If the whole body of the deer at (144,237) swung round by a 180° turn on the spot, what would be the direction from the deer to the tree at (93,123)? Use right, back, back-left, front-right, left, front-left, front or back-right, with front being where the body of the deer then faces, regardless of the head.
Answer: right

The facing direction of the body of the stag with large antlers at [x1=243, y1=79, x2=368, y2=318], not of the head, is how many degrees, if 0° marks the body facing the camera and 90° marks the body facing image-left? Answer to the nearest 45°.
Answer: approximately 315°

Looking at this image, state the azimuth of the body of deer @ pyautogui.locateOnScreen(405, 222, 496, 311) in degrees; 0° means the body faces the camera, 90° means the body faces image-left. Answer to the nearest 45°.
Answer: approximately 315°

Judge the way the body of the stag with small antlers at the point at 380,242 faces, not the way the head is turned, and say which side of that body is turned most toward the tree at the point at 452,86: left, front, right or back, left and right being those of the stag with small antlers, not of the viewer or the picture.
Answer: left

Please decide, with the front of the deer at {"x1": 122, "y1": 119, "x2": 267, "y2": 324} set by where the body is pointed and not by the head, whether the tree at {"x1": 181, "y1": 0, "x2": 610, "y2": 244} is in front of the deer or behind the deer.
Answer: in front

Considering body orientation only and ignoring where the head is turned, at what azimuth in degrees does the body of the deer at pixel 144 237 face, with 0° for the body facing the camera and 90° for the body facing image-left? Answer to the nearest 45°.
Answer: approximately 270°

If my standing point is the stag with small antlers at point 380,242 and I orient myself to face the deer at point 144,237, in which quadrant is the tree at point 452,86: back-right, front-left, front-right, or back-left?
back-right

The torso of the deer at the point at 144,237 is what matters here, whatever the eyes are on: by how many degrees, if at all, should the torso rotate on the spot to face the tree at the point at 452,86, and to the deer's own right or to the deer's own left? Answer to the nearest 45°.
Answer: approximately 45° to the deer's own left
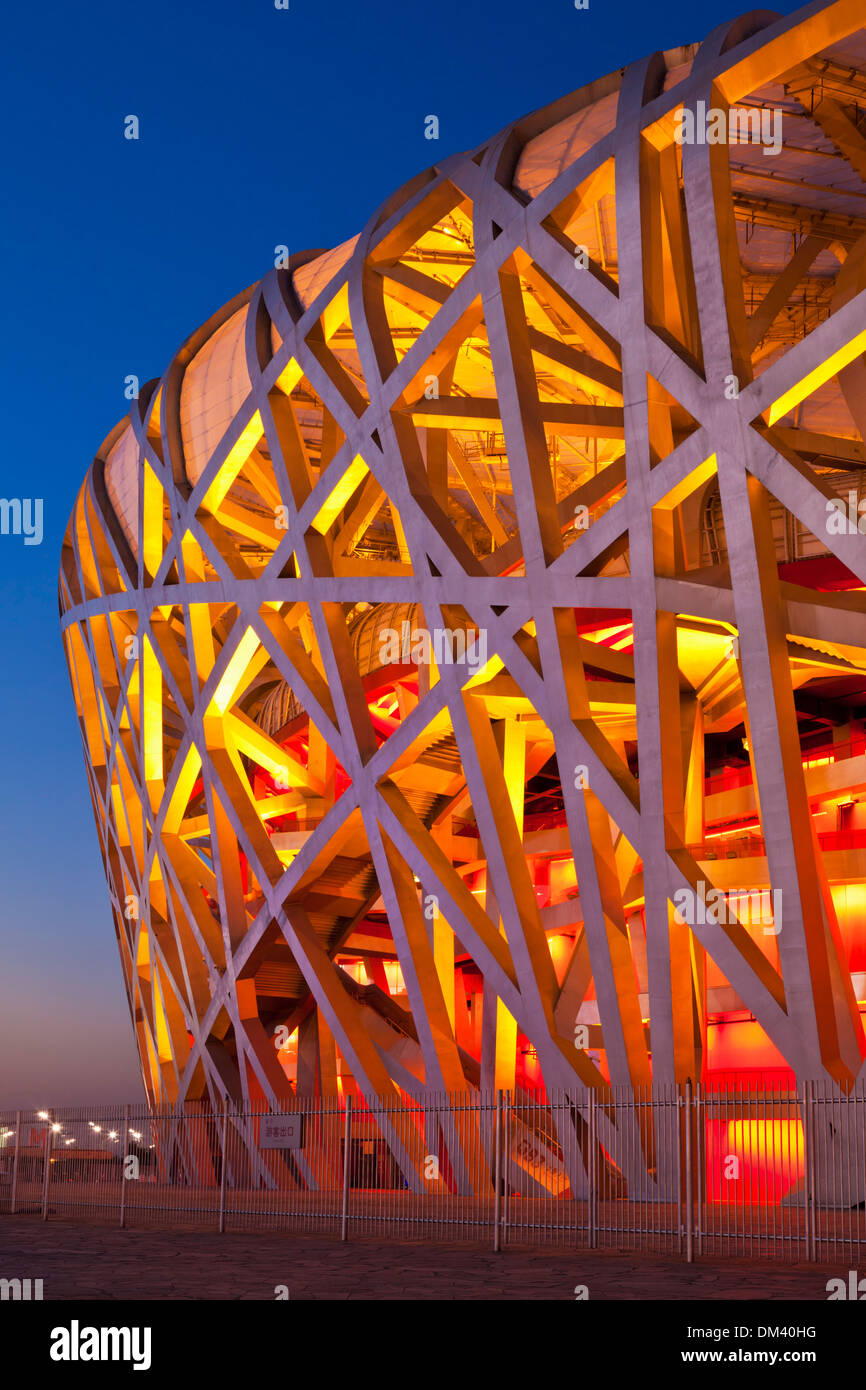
------------------------------------------------------------------------
WORK ITEM = Write out all of the lines above again, word for word, leaving out the picture.

YOUR SOLUTION =
If the whole body of the deer at (144,237) swung round by a 180° turn on the spot, what would be the direction from the deer to the tree at (93,123)? Use right, back, back-left, front-right, left, front-left, front or back-right, with front being where the body of the deer then faces, regardless of the head.
Answer: right

The facing direction of the body of the stag with large antlers at [x1=243, y1=79, x2=368, y2=318], not of the head, is how many degrees, if 0° marks the body facing the camera and 90° marks the body facing image-left? Answer to the nearest 45°.
Answer: approximately 315°

Looking at this image, state the azimuth of the body of deer @ pyautogui.locateOnScreen(405, 222, 496, 311) in degrees; 0° means the body faces the camera, 90° means the body faces image-left. Answer to the nearest 45°.
Answer: approximately 315°

Judge the way the body of the stag with small antlers at the point at 380,242 faces, not the way the head is turned, and say which side of that body is turned most toward the tree at the point at 452,86: left, front, right or back, left and right being those of the stag with small antlers, not of the viewer or the picture.
Answer: left

Please decide, with the front of the deer at {"x1": 122, "y1": 119, "x2": 267, "y2": 324} set by where the body is pointed and not by the head, whether the tree at {"x1": 181, "y1": 0, "x2": 610, "y2": 244} is in front of the deer or behind the deer.
Answer: in front

Considering body orientation only and ignoring where the head is turned, at what azimuth in degrees does the body of the deer at pixel 144 237 face, with 0° for the body facing the camera and 90° for the body facing image-left? Answer to the nearest 45°.
Answer: approximately 270°

If my standing point is the stag with small antlers at point 380,242 and I orient myself to face the deer at point 144,237, in which quadrant is the tree at point 452,86: back-right, front-left, front-right, or back-left?
back-right

The torso of the deer at the point at 144,237 is what matters here, whatever the eyes are on: by how many degrees, if at all, should the torso rotate on the spot to face the tree at the point at 452,86, and to the deer's own right or to the deer's own left? Answer to the nearest 45°.
Answer: approximately 45° to the deer's own left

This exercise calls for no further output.